→ Tarefas pedidas:
a. Repita sem alterações o trecho do texto sobre o antigo Derby Club começando em "Era um senhor" e indo até "hipódromo, na Gávea.".
b. Segundo o texto sobre o antigo Derby Club, quem era o dono do "Jornal dos Sports"?

→ Texto para ler:
>>
Era um senhor terreno, na minha infância já estava desativado. Ali funcionara o Derby Club,
que perdera importância quando, em 1926, parece, o Jockey Club
fez seu hipódromo, na Gávea.
Lembro-me de uma festa da
primavera que ali se realizou,
umas bananeiras de papel crepom e uma charanga tocando
marchinhas de Carnaval, moças
de perna de fora dando um beijo
nas crianças que chegavam em
busca das maravilhas primaveris,
que afinal ficavam reduzidas
àquele beijo. Como sempre, eu esperava mais.
Até que Mário Filho, dono do
"Jornal dos Sports", passou a lembrar todos os dias que o Brasil seria sede da Copa do Mundo, então chamada de Copa Jules Rimet, a primeira no pós-guerra.
Em 1938, ela se realizara na França, fora ganha pela Itália. No ano
seguinte, estourou o conflito
mundial que duraria até 1945. E o
Brasil sediaria a próxima, em
1950.
<<
→ Linhas fornecidas:
>>
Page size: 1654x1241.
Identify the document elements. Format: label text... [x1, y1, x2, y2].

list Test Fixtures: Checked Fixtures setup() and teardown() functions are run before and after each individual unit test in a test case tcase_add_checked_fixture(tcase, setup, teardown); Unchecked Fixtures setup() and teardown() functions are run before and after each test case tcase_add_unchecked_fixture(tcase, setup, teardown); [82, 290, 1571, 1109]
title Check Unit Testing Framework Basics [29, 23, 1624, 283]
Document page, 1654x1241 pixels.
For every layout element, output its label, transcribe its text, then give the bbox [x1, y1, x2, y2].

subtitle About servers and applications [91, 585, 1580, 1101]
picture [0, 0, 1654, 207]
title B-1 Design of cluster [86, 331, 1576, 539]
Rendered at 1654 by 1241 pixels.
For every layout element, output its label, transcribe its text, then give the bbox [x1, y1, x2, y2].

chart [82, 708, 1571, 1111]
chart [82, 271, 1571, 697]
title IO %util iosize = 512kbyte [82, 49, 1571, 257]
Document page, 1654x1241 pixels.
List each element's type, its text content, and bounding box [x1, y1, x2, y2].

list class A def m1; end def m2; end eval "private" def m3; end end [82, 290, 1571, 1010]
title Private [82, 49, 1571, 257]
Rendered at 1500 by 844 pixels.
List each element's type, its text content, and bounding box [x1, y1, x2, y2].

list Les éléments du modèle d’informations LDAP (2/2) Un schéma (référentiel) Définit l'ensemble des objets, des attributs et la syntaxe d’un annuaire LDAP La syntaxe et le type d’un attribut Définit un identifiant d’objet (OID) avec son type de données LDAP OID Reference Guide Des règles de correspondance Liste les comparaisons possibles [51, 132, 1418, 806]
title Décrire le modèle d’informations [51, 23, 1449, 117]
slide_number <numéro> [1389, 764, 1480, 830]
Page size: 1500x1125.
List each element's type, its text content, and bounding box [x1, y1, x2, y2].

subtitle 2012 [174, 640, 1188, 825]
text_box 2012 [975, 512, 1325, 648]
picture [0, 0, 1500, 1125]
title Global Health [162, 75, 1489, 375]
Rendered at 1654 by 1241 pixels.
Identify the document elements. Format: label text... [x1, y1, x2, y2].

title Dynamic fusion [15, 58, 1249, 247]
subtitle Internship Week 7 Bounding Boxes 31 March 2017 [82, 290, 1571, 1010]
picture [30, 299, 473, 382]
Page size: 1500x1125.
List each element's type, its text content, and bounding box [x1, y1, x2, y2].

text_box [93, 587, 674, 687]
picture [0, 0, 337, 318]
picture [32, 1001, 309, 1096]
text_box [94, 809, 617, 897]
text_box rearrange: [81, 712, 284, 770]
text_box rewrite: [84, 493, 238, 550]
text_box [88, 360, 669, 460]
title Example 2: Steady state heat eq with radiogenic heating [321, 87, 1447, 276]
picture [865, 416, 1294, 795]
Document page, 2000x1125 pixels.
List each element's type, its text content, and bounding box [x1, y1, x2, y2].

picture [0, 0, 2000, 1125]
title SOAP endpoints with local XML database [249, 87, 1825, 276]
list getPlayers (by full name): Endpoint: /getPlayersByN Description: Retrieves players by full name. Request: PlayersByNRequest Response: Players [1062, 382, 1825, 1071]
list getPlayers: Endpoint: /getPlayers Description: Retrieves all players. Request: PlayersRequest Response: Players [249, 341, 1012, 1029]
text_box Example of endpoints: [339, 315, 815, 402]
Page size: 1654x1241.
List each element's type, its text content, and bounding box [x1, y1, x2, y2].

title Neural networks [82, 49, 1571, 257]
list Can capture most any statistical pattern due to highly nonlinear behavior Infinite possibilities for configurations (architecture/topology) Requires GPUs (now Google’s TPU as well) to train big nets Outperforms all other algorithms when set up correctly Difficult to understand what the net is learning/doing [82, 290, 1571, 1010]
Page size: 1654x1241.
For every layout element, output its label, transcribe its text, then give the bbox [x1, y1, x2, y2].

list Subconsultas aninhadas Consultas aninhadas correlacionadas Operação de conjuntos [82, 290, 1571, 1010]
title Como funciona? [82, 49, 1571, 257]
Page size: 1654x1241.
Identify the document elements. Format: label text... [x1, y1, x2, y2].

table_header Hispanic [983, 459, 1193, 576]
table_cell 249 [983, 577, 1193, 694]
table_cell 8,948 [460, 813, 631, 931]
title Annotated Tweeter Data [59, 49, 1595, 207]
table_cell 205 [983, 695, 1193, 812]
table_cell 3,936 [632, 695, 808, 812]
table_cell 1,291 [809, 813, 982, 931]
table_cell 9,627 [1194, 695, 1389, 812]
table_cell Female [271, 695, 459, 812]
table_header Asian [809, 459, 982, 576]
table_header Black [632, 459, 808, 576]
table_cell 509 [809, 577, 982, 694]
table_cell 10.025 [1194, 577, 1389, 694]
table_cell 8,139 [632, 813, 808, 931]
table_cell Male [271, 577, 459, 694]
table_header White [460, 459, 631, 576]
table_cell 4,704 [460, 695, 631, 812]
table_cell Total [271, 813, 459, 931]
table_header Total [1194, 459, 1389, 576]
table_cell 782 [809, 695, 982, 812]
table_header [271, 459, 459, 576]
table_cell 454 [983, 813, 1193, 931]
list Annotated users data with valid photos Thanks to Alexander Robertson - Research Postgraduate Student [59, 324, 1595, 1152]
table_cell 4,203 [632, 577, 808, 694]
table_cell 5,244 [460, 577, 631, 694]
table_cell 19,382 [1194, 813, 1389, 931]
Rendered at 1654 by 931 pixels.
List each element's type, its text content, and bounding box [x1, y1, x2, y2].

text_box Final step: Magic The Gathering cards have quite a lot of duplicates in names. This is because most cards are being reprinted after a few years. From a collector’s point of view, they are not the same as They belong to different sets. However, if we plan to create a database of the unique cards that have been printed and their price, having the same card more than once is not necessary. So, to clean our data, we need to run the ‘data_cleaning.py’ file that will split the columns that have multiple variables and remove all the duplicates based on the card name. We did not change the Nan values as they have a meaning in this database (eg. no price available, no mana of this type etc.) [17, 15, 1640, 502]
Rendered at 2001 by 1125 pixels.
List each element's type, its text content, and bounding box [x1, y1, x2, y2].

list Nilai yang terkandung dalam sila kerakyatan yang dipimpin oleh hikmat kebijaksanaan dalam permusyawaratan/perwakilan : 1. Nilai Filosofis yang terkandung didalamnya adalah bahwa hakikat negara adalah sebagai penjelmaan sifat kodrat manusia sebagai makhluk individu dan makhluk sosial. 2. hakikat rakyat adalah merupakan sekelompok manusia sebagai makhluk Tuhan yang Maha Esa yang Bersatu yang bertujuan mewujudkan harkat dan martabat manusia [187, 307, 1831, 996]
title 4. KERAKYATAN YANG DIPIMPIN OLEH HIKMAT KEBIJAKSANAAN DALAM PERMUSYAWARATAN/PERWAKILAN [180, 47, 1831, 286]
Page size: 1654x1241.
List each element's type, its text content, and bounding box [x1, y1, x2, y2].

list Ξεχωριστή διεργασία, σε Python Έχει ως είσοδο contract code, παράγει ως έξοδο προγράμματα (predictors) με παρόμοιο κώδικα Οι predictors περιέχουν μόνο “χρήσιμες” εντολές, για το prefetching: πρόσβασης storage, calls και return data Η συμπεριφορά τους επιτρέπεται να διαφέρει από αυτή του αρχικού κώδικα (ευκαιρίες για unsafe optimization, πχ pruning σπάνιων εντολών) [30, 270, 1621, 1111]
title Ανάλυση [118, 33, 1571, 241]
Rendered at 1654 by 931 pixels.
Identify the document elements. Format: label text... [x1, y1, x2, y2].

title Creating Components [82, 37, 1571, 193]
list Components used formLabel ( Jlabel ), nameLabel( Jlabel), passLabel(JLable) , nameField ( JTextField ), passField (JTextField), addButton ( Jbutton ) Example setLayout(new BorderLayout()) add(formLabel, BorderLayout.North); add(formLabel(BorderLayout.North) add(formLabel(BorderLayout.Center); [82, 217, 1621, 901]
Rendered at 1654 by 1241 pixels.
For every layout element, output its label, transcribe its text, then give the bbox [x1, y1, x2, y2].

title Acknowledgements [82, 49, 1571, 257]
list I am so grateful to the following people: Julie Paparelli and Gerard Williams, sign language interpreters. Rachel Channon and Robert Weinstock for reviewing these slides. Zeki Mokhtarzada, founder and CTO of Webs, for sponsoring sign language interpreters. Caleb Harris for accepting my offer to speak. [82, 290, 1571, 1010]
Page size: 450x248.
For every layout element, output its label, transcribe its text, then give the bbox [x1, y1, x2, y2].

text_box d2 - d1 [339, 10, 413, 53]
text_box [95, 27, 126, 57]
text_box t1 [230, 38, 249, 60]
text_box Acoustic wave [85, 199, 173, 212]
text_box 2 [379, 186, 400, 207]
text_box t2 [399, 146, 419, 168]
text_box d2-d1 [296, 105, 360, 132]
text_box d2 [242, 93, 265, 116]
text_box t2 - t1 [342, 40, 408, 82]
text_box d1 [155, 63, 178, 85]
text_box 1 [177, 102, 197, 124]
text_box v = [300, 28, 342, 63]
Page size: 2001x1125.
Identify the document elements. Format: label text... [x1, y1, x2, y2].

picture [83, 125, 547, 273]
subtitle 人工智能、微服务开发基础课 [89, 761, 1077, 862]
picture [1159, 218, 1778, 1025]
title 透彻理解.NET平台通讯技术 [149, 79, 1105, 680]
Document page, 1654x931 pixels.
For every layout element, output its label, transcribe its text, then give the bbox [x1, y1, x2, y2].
<<
→ Respostas por tarefa:
a.
Era um senhor terreno, na minha infância já estava desativado. Ali funcionara o Derby Club,
que perdera importância quando, em 1926, parece, o Jockey Club
fez seu hipódromo, na Gávea.

b. Mário Filho.